■ Written task 1: Can you reproduce the Microsoft banking article below word for word, starting at "Officials of the" and ending at "officer Bill Gates."?
■ Written task 2:
Answer these questions about the Microsoft banking article below:
(a) How large was the audience at the Microsoft-sponsored conference?
(b) What former code-name is the Microsoft Internet Financial Server Tool Kit familiarly known by?
(c) Which company is Microsoft's partner in the MSFDC bill payment and presentment system?

■ Passage shown:
To: TLindt who wrote (3752)4/30/1998 7:49:00 AM
From: Benny Baga  Respond to of 8545
 
An MSFDC article:

On-Line Banking/ Microsoft Product Unveiling
Raises Vendor Fears

April 30, 1998

American Banker via NewsEdge Corporation : Now that Microsoft Corp. has quieted a
good deal of discontent among financial institutions, it has a lot of restless software
vendors' feelings to worry about.

At a recent Microsoft-sponsored conference on Internet-based banking and brokerage
initiatives, software people and technology consultants posed the hardest questions
and voiced the loudest misgivings about where Microsoft is heading.

One technology company representative, noting that the components of the Microsoft
Investor service could now be customized for financial institutions' Web sites, asked:
"Given that you are offering content and hosting to banks and brokerages, why should
they be thrilled about what we have to offer? "

In other words, Microsoft could be emerging as a competitor of companies it considers
partners. Sound familiar?

Currently battling the Department of Justice over whether it is illegally tying its Internet
browser to the Windows operating system, Microsoft has been accused before of using
monopoly-like strength in one area to catapult into another.

Microsoft has apparently made considerable progress in convincing bankers that it is
not trying to muscle them out of their core business. But the financial services projects
Microsoft highlighted before an audience of more than 300-split evenly between
financial industry practitioners and technology company representatives-went well
beyond its major revenue generators-Windows 95 and Office desktop software and
Windows NT and Back-Office server software.

Announced or previewed were version 2.0 of the Microsoft Internet Financial Server
Tool Kit, familiarly known by its former code-name Marble; the Investor Platform Tool
Kit; a real estate Web site named Home Advisor; and a consumer- oriented gateway to
the Web called Start.

Also on display were the MSFDC bill payment and presentment system, which is a joint
effort with First Data Corp., and the combination of the financial management software
Money with its companion Web site, Insider.

Officials of the Redmond, Wash., software giant contend as always that they are not in
the business of developing financial software per se.

"We have no intention of getting into these deep vertical areas," said Pete Higgins,
group vice president of Microsoft's consumer-oriented interactive media group and a
member of the executive committee that reports to chief executive officer Bill Gates.

The company's aim is to create a foundation on which more specialized developers can
build applications.

■ Material shown:
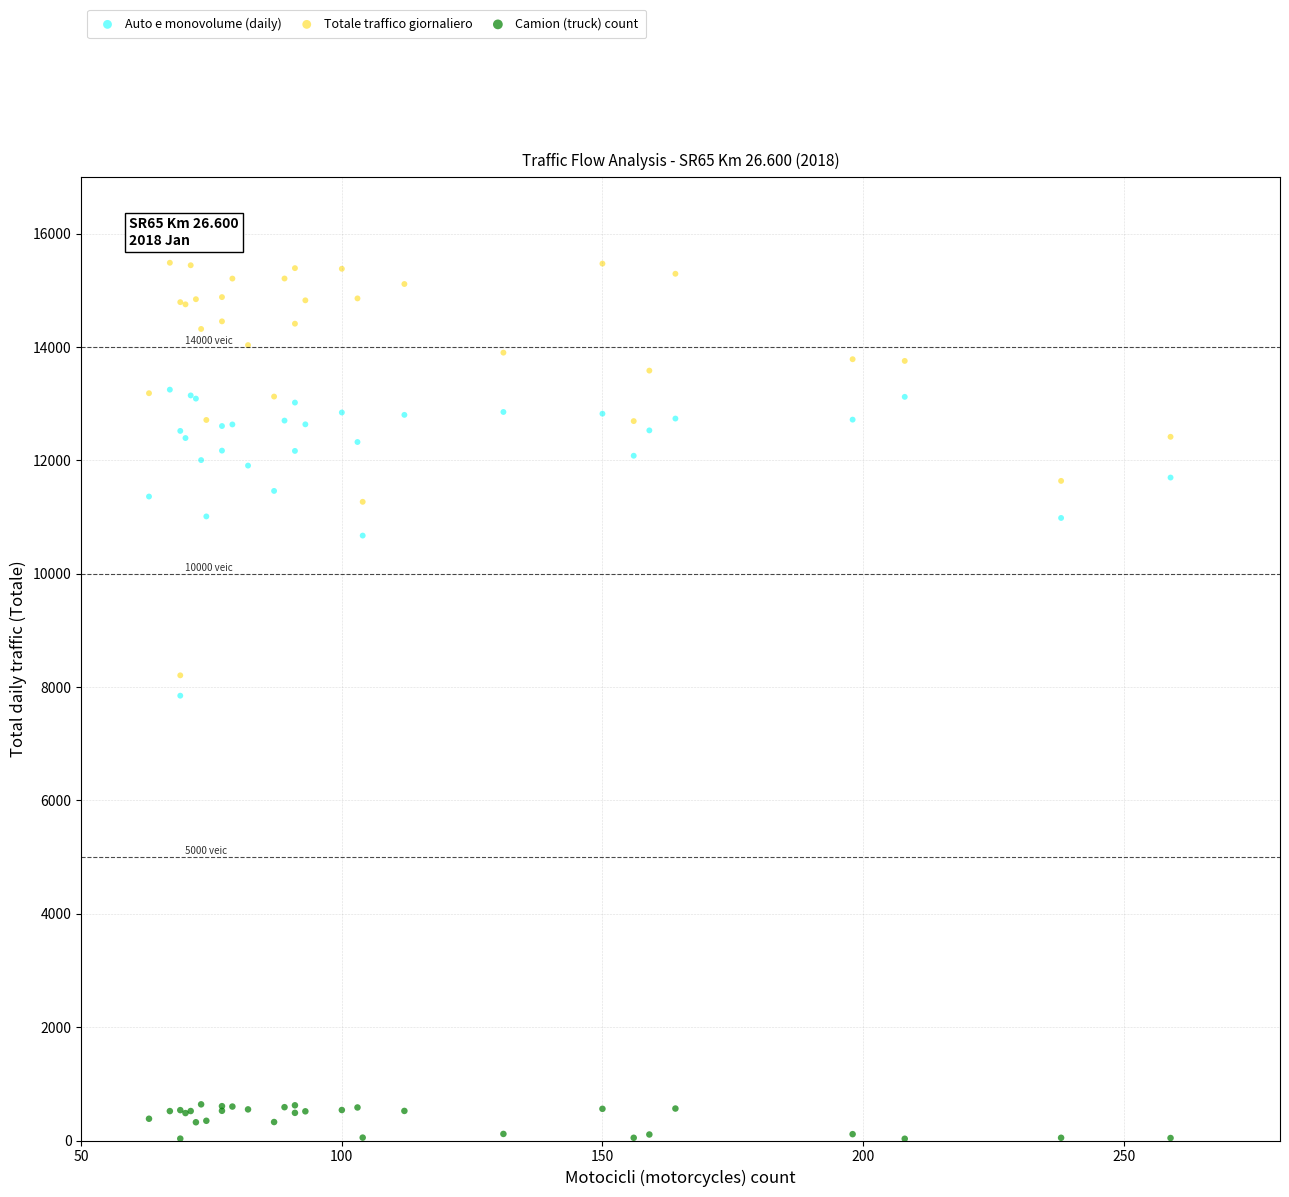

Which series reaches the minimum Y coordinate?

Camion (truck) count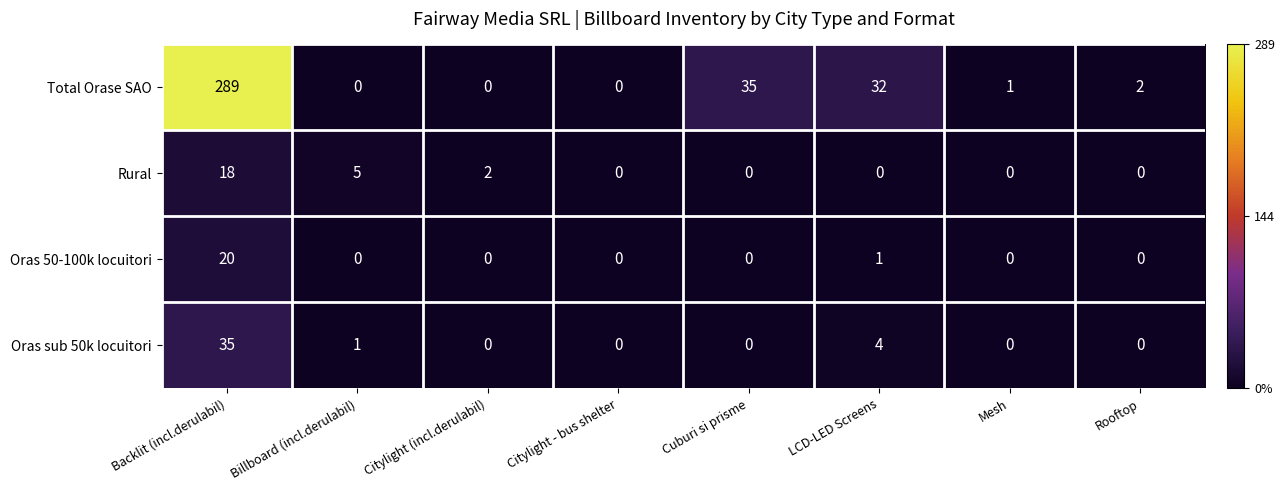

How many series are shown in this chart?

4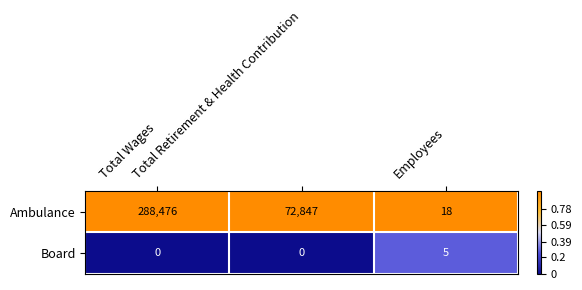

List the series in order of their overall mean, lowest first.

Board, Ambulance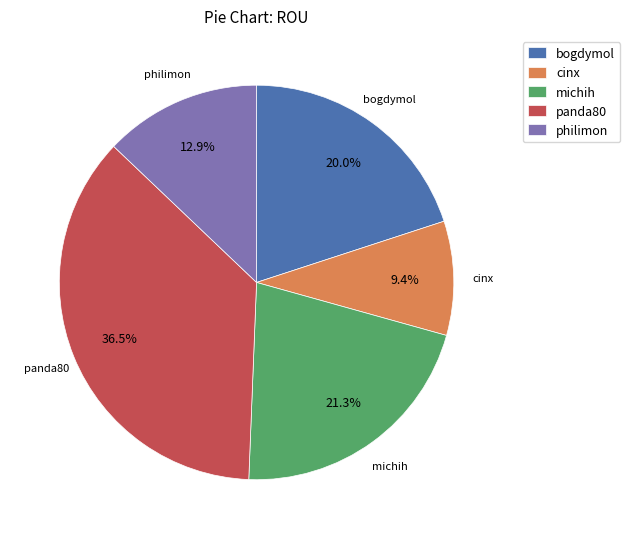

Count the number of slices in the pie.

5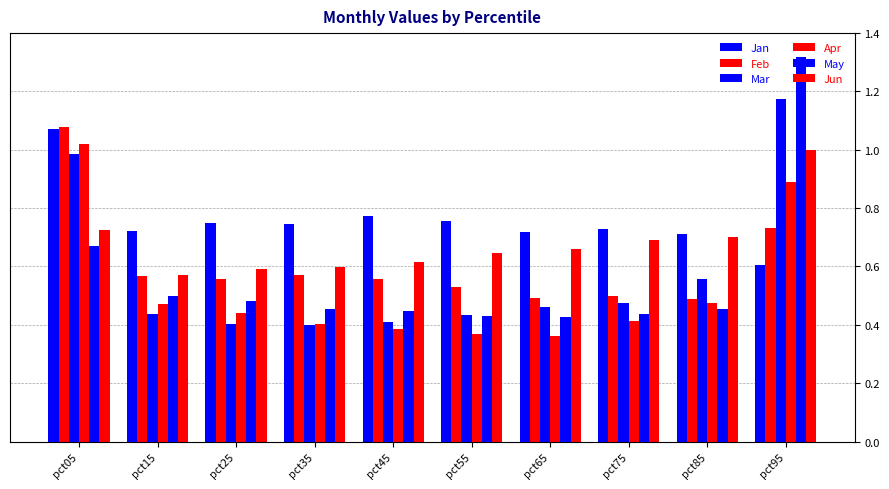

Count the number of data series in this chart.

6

■ Answer area 1:
Officials of the Redmond, Wash., software giant contend as always that they are not in
the business of developing financial software per se.

"We have no intention of getting into these deep vertical areas," said Pete Higgins,
group vice president of Microsoft's consumer-oriented interactive media group and a
member of the executive committee that reports to chief executive officer Bill Gates.

■ Answer area 2:
(a) More than 300, split evenly between financial industry practitioners and technology company representatives.
(b) Marble.
(c) First Data Corp.